Pasaje:
▽
La guerra de los poderosos y sus víctimas sin
rostro
Él
lidia con mi alma: diario dobla la carne que está dentro y expone mi alma a la
luz; seguramente ha visto muchas almas en el transcurso
de su vida laboral; pero el
cuidado de las almas no parece haber dejado
más huella en él que el
cuidado de los corazones deja en un cirujano
J.M. Coetzee
(Waiting for the Barbarians)
Françoise Roy
Dicen
que cuando el poeta Mallarmé se enteró de que el sol algún día se extinguiría,
aunque faltaba eones para que esto sucediera, sufrió una larga depresión. La sola
idea de que la civilización se extinguiera —aunque fuera platónica, pues ni él
ni nadie vivo en su época jamás presenciarían el ocaso de nuestro sistema
solar— le parecía intolerable. El hilo de la Historia es justamente
eso: cuidar la vida, honrar las creaciones del ser humano, el acervo material e
inmaterial que conforma nuestra memoria colectiva, histórica, y que va mucho
más allá de lo anecdóticas que son la mayoría de las existencias individuales. Si
nuestro papel como humanos es ser un engrane en la gran empresa de
mantenimiento de lo vivo, del desarrollo de la civilización, ¿cómo ser
indiferentes o ciegos ante las estadísticas de violencia que arroja hoy día la
vida social en México? Como Javier Sicilia bien lo apuntó en su carta abierta a
políticos y criminales, ninguna de las cifras de nota roja—que poco a poco nos
van pareciendo normales porque relatan eventos cotidianos— sería alcanzable si
no existiera amplia complicidad entre grupos delictivos y el tejido político,
los grupos de poder, las instituciones que (recordémoslos) deberían ser los
guardianes de ese hilo del que Mallarmé tanto temía la desaparición. Simple,
matemáticamente, números tan espeluznantes —que hablan de un ninguneo monumental
de la vida junto con sus creaciones más excelsas— no serían posible sin un
caldo de cultivo que permita su maligna reproducción, exponencial por si las
puras cantidades fueran poco.
△
Pruébalo:
Según el pasaje, ¿qué le sucedió a Mallarmé al enterarse de que el sol algún día se extinguiría?

Sección de datos:
▽
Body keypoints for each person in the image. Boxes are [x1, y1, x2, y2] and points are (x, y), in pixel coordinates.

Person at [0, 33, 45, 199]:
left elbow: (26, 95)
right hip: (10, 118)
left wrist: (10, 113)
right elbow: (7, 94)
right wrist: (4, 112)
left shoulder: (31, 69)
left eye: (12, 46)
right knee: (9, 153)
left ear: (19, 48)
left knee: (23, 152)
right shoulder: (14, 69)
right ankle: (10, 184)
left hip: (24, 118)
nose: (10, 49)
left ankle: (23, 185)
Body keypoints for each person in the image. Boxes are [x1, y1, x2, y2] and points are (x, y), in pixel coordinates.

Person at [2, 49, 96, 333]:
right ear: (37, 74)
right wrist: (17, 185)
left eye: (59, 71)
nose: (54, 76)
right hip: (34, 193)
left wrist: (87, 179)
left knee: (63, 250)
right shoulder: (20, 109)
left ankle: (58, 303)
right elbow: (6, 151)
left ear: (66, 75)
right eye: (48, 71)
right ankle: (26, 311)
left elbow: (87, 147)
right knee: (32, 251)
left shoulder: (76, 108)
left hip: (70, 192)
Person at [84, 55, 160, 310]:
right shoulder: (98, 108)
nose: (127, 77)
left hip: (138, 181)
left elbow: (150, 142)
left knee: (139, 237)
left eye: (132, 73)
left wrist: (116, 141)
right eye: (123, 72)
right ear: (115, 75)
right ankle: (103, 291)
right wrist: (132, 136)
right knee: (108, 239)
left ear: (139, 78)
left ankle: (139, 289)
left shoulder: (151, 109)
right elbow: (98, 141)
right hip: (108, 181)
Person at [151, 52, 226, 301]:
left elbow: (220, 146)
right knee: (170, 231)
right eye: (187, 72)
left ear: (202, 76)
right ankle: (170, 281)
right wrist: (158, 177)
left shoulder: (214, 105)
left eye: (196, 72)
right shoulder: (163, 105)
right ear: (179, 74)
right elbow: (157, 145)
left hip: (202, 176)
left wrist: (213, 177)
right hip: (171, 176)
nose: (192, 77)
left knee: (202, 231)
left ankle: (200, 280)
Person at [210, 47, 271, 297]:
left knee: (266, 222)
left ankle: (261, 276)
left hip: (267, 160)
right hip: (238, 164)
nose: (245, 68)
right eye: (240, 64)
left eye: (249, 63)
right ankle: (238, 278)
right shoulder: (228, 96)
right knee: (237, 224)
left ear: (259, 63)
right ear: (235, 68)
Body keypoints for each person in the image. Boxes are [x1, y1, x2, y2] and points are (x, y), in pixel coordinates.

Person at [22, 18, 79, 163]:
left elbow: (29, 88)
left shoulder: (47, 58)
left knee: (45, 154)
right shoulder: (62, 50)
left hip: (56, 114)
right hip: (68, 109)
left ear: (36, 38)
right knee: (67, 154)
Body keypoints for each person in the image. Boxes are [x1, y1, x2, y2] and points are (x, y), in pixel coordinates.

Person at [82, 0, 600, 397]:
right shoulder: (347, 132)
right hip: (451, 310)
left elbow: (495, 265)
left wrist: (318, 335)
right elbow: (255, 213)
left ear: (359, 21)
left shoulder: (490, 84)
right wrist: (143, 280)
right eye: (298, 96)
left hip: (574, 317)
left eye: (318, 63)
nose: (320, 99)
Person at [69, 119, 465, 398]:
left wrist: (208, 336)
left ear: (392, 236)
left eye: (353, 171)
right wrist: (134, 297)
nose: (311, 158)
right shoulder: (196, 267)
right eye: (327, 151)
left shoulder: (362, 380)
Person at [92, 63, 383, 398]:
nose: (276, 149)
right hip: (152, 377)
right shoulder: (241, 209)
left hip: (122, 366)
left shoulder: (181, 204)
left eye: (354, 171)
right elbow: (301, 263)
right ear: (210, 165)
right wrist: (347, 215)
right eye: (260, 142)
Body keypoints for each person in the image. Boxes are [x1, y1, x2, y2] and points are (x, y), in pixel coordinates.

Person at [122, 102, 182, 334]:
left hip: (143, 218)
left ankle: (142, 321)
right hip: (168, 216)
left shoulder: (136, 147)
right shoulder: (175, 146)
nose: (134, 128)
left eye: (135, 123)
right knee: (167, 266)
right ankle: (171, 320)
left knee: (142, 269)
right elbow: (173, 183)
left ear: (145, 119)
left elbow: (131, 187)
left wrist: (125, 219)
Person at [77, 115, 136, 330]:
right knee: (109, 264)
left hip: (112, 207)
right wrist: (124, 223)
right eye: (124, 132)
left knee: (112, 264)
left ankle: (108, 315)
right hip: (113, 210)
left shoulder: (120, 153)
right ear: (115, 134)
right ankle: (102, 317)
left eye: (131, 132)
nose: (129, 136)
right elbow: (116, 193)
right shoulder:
△
▽
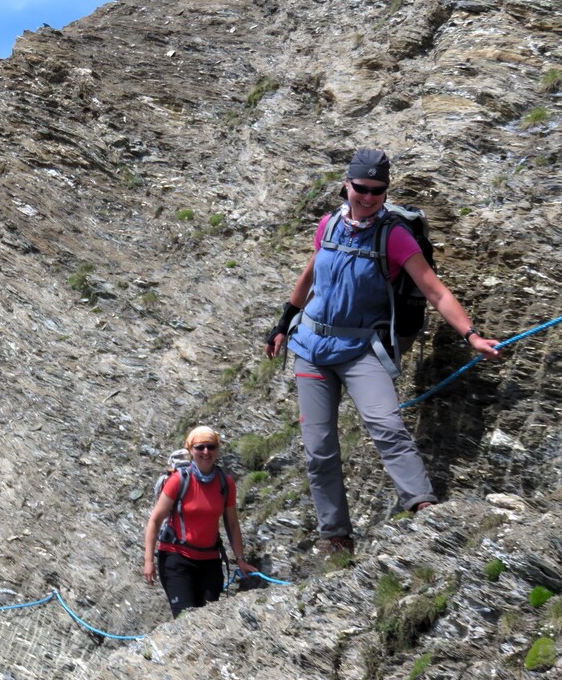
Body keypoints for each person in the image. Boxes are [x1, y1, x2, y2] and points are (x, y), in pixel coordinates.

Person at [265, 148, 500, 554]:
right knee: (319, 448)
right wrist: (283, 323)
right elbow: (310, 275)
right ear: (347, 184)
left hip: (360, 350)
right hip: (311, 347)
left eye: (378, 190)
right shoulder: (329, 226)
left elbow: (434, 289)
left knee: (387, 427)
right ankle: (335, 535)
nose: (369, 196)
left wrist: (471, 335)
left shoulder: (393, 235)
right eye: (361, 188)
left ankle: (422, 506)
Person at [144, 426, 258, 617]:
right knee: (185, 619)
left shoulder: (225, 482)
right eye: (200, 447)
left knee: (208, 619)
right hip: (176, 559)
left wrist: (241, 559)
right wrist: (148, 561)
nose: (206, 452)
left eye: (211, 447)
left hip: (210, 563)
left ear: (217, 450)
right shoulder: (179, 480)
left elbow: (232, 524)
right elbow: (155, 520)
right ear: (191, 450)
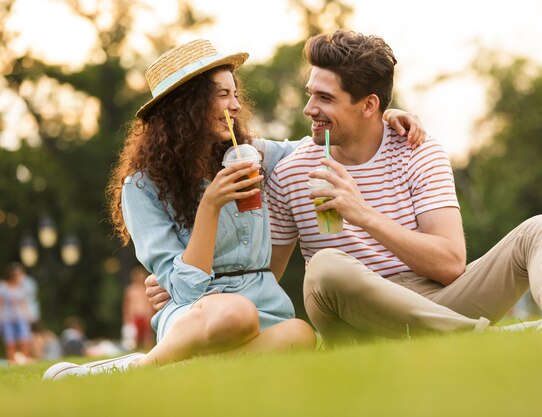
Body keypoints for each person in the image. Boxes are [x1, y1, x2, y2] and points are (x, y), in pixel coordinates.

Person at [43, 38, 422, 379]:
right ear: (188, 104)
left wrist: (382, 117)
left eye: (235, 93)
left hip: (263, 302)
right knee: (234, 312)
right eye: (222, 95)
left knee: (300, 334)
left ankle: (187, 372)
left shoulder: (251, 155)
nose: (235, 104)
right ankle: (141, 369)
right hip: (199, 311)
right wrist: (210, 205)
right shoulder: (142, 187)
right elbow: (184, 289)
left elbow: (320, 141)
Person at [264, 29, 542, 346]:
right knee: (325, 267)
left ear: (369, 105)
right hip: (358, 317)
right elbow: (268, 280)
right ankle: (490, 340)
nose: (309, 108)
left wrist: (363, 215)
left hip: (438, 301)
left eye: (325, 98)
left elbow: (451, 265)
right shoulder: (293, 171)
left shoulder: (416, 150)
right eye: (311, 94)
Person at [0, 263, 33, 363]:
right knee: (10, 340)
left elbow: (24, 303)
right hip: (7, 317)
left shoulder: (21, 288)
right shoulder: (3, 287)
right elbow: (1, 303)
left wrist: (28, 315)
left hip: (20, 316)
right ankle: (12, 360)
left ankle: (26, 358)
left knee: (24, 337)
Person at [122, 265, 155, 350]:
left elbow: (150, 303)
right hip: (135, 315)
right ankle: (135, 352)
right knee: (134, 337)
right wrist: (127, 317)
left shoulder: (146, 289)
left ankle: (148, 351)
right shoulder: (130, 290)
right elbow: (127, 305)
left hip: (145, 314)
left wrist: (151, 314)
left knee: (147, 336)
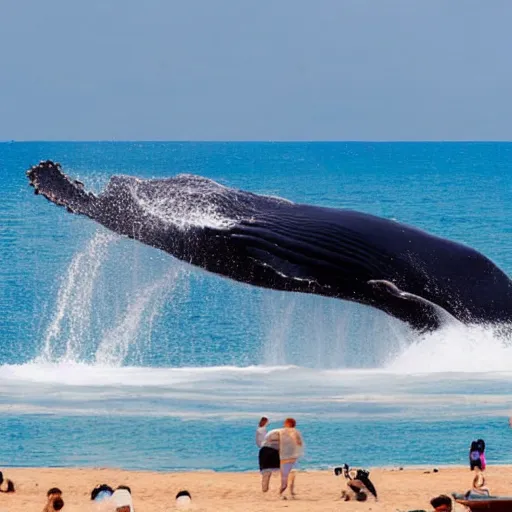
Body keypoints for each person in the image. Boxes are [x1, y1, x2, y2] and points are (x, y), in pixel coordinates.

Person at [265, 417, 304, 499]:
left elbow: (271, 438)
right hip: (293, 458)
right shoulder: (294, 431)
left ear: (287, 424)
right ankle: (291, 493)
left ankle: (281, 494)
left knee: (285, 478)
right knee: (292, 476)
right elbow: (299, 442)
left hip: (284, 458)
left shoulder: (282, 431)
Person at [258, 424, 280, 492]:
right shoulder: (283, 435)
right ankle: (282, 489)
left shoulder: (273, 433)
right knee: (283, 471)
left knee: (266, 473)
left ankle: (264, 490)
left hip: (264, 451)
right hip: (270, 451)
△
▽
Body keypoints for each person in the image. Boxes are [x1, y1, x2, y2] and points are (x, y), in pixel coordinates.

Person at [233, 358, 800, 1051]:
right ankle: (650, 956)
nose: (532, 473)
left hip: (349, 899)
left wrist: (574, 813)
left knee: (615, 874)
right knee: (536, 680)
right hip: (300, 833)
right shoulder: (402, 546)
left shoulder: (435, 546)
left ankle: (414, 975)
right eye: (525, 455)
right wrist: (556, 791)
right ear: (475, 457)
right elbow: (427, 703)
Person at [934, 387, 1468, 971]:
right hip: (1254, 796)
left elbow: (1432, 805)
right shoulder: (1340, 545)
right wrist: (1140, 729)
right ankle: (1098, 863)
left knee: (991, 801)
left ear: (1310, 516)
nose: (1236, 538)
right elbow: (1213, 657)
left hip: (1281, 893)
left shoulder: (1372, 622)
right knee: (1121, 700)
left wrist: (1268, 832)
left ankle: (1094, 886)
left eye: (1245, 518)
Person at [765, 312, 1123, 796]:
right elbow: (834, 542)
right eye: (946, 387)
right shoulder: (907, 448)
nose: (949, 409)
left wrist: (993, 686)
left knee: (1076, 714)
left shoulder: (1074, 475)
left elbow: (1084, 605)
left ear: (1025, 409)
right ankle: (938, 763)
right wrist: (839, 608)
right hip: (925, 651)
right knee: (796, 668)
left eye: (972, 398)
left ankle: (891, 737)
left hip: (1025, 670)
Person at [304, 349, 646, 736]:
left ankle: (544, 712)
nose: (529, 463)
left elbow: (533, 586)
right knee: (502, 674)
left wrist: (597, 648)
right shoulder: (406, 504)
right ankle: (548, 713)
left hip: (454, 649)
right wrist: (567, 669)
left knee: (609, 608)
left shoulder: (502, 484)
△
Respuesta:
Sufrió una larga depresión.